Identical to `premise_test_1p5b.md` schema.

## Aggregate result

- mean p_disc_no_cot:    0.135
- mean p_disc_oracle:    0.160
- mean p_disc_corrupted: 0.165 (slightly HIGHER than oracle)
- mean p_disc_shuffled:  0.070 (lower than no_cot — shuffling actively hurts on synthetic)
- delta_oracle_minus_corrupted: -0.005 (NEGATIVE)
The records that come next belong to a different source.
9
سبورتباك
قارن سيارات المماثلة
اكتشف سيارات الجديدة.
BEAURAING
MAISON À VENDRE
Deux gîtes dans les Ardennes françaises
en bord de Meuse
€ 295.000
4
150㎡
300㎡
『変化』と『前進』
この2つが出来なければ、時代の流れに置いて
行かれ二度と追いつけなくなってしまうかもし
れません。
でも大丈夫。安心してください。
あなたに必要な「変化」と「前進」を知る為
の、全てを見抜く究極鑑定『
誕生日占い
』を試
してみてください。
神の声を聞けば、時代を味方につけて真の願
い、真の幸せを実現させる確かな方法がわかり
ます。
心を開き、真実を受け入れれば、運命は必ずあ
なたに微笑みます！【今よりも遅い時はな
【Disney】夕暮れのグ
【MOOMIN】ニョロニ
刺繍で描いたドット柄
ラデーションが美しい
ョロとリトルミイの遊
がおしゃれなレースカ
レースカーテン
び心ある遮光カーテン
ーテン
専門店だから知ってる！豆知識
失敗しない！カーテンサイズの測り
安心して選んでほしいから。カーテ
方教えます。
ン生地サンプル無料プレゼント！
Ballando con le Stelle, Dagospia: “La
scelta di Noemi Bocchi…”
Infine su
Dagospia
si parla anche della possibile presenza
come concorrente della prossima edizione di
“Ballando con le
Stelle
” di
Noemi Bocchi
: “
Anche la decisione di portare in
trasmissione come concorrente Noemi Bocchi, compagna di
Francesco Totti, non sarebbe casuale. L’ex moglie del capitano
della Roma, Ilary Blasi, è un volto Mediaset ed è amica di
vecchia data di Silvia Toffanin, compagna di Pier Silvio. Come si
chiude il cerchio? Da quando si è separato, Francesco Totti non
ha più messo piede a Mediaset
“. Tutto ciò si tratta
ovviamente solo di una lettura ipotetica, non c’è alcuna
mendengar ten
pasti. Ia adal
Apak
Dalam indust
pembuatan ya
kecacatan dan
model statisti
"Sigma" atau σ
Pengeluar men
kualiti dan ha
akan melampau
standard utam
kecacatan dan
- **Per-problem pass rate: 1/50 = 2%** — well below 60%.
- **Paired sign test:** n_pos=12, n_neg=14, p=0.72, fail to reject H0.
- **Gate (a) synthetic: FAILED** on all three sub-criteria.
- **Memorization control consistent:** both AIME and synthetic fail → the AIME failure is not a memorization confound.